What you will do:
From the entries below, please gather each line containing the string "información".

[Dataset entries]

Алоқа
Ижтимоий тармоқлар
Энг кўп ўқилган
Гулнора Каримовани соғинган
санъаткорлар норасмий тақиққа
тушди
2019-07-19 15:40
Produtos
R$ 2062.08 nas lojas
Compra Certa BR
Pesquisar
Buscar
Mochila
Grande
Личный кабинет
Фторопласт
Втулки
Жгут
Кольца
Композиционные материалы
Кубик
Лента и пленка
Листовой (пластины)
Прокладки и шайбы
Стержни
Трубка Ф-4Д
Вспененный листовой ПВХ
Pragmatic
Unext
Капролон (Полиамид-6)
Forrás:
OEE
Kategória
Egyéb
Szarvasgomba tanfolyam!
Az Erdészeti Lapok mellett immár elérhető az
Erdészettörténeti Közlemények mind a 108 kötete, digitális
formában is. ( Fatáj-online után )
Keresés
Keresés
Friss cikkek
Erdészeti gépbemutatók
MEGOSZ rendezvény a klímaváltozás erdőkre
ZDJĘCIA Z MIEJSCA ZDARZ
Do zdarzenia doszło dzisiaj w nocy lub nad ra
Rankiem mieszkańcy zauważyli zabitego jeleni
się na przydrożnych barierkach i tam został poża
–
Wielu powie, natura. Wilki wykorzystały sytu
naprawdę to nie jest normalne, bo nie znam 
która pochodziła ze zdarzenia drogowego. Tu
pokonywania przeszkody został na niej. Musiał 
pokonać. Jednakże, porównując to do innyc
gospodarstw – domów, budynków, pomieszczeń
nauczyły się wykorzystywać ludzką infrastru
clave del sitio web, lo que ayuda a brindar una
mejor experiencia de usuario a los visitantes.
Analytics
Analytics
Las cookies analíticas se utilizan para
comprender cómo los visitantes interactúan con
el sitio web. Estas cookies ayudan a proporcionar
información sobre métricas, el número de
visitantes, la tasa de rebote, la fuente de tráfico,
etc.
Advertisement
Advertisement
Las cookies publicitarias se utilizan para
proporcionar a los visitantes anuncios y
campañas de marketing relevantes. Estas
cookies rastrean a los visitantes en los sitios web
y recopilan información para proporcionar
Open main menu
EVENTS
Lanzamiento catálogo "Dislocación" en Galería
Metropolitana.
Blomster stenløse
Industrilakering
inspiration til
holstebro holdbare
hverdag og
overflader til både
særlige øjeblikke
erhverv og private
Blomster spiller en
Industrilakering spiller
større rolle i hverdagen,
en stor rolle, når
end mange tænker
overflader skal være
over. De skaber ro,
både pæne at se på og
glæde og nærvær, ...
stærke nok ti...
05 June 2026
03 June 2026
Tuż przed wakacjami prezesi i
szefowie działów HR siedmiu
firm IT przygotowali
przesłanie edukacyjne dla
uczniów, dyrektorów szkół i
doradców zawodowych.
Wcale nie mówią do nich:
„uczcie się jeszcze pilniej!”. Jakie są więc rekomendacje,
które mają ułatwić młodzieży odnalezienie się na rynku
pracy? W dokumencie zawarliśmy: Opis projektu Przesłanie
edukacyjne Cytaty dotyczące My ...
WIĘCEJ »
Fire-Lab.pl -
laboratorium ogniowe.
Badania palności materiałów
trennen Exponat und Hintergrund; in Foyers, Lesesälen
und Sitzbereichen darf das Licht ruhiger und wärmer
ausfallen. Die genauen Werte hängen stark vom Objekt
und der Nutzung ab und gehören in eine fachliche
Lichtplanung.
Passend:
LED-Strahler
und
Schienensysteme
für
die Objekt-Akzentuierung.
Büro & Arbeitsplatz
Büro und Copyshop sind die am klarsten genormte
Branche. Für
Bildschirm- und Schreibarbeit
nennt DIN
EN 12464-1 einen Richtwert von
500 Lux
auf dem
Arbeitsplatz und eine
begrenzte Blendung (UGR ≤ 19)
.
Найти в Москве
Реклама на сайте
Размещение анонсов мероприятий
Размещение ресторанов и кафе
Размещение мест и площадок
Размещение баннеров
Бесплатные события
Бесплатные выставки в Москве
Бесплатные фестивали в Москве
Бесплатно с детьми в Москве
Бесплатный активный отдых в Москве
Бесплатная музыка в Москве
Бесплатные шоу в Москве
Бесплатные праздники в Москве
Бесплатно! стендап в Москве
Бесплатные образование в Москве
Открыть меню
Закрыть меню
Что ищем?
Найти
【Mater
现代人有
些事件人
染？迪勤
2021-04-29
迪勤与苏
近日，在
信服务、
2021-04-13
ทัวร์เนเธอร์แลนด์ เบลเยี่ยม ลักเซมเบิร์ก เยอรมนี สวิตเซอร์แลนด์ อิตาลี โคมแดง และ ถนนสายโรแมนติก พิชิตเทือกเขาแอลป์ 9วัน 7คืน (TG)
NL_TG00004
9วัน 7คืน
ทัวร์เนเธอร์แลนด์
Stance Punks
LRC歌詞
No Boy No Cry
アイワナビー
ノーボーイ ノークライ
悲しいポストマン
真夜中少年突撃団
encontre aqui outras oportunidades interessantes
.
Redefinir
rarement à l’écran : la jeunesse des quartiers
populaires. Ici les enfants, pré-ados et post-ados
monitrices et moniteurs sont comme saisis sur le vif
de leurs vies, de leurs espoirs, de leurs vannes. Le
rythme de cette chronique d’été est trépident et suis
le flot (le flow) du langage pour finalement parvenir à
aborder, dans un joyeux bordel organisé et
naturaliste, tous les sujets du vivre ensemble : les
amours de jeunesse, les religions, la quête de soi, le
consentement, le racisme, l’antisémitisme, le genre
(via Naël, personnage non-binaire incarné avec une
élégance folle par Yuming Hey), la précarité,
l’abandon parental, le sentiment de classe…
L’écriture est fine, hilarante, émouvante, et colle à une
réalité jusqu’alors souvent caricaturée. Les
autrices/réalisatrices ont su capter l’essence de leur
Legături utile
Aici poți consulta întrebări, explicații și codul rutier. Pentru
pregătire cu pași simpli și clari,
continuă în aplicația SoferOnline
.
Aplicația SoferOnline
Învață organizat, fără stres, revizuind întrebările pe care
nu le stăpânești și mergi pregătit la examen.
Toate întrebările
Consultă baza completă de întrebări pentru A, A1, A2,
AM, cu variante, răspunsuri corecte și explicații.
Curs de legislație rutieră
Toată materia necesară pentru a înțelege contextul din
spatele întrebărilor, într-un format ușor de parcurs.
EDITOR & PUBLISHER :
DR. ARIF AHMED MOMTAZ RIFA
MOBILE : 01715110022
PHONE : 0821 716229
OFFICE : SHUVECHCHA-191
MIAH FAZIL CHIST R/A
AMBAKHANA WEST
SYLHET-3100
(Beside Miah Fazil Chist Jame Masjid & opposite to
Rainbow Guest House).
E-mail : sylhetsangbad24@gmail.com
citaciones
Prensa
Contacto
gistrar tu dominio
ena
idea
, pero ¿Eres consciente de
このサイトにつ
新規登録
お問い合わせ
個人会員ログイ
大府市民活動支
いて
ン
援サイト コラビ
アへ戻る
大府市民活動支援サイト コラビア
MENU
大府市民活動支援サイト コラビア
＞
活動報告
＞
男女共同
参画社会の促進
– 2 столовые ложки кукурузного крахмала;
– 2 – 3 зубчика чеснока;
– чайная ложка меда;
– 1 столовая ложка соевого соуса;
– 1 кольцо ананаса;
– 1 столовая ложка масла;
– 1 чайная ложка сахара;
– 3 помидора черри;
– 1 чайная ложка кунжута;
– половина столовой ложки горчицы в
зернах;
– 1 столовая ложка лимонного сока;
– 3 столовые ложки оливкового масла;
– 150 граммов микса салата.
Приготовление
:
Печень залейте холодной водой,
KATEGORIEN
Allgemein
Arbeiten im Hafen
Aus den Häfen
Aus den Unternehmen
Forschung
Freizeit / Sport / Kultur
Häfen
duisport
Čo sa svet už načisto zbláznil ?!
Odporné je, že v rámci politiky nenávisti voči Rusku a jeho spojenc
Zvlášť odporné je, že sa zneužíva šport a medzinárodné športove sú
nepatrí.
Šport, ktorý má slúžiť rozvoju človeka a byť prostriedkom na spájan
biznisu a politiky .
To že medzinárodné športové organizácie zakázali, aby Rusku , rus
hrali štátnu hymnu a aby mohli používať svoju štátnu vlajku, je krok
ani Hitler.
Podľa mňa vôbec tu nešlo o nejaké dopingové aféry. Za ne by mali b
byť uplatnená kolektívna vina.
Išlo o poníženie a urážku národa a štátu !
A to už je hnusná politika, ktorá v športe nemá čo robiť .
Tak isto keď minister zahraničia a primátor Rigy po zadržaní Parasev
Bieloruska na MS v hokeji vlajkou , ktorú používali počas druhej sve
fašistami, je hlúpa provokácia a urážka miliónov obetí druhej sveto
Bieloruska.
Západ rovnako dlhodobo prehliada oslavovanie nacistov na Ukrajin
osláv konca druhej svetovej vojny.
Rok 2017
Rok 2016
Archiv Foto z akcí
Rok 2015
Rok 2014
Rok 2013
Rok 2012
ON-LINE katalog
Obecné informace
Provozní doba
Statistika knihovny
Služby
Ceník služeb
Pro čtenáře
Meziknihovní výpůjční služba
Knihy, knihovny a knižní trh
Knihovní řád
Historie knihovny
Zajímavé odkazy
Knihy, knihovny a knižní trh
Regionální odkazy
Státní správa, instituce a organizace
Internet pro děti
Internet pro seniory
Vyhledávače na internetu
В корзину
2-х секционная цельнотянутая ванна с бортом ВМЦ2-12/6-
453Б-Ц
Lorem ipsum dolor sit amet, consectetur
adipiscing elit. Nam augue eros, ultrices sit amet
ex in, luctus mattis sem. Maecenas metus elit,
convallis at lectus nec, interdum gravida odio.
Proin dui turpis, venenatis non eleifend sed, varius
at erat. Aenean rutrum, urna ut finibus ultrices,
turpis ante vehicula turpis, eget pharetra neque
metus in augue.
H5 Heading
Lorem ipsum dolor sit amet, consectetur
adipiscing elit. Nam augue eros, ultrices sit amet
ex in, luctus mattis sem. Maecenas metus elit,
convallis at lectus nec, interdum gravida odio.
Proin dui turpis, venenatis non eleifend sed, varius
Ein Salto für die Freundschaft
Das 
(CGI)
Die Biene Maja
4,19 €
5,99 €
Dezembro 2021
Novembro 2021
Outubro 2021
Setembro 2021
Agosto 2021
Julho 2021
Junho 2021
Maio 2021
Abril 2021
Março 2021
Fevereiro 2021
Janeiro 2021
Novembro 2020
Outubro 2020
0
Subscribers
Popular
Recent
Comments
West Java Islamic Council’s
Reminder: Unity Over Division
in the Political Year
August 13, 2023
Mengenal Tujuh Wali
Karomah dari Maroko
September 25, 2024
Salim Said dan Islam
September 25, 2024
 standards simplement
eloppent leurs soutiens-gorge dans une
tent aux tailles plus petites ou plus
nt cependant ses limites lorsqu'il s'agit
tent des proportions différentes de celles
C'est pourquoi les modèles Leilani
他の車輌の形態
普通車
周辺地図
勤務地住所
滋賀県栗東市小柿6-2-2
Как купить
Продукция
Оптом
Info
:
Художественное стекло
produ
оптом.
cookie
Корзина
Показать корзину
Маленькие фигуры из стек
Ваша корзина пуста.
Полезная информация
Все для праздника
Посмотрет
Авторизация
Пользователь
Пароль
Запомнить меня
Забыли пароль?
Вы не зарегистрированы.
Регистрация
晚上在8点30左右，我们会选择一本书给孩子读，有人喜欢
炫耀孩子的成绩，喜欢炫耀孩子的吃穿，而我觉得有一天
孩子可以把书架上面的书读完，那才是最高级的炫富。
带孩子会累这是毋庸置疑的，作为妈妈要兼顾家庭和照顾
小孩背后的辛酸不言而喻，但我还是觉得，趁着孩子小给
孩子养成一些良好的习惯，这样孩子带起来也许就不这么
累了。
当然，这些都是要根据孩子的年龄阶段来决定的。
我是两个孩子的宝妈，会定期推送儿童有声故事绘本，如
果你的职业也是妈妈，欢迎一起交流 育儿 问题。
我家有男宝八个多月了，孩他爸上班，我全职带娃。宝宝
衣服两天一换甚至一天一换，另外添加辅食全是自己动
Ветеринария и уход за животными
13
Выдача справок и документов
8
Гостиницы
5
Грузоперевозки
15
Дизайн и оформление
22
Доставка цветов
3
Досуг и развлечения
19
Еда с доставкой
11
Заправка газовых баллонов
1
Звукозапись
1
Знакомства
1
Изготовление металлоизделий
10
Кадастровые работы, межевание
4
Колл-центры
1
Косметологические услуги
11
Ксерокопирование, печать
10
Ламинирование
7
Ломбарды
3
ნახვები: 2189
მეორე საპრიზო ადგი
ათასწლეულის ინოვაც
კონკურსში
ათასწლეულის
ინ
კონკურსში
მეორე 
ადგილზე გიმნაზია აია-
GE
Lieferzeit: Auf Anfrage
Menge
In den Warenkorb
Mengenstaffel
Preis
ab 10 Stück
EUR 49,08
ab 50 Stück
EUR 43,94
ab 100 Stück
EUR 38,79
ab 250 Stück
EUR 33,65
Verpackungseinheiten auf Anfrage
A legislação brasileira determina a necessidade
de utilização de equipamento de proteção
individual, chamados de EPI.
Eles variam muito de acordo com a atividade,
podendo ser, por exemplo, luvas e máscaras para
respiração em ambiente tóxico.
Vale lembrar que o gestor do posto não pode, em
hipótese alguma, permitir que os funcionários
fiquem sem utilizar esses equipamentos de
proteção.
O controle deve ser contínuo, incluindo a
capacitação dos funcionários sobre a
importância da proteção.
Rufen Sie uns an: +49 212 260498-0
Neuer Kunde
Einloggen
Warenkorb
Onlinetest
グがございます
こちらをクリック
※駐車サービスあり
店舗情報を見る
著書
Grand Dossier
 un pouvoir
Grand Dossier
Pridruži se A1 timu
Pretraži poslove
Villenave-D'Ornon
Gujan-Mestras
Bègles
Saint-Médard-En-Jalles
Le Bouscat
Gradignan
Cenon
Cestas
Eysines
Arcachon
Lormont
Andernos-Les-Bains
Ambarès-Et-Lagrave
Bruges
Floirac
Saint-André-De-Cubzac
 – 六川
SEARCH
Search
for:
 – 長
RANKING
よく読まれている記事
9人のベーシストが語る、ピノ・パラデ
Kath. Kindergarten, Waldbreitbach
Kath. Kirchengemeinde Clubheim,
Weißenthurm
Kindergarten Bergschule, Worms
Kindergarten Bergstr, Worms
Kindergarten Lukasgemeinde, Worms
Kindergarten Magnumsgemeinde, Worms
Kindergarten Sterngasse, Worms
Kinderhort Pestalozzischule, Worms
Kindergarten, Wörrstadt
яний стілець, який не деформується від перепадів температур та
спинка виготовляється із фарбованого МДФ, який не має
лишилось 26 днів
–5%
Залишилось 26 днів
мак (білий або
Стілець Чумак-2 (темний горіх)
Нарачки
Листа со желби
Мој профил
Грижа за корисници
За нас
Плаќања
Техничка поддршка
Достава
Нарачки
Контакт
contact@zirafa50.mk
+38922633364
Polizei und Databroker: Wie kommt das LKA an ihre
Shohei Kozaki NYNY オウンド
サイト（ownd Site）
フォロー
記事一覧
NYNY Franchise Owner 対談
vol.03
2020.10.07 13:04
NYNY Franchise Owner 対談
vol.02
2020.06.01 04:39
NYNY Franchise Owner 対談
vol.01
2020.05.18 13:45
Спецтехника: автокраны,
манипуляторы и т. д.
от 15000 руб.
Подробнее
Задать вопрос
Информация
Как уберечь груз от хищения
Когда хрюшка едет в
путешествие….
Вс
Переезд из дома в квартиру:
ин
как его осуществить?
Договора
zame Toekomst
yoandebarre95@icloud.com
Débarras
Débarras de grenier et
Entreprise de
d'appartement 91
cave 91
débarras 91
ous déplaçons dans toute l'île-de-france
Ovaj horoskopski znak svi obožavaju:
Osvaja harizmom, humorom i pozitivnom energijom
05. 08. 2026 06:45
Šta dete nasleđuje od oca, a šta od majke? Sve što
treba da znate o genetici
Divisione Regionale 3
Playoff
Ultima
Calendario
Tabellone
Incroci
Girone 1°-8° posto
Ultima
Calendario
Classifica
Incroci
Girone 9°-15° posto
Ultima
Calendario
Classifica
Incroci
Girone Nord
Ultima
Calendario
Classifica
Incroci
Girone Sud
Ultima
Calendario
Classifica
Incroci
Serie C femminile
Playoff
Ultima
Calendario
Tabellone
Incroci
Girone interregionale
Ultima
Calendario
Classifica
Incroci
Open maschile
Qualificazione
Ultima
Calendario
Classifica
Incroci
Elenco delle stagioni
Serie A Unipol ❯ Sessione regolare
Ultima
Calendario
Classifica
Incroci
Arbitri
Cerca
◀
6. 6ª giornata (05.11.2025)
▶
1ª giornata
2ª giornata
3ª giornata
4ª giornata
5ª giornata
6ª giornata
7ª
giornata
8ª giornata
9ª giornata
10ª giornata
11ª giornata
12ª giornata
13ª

Task answer:
información sobre métricas, el número de
y recopilan información para proporcionar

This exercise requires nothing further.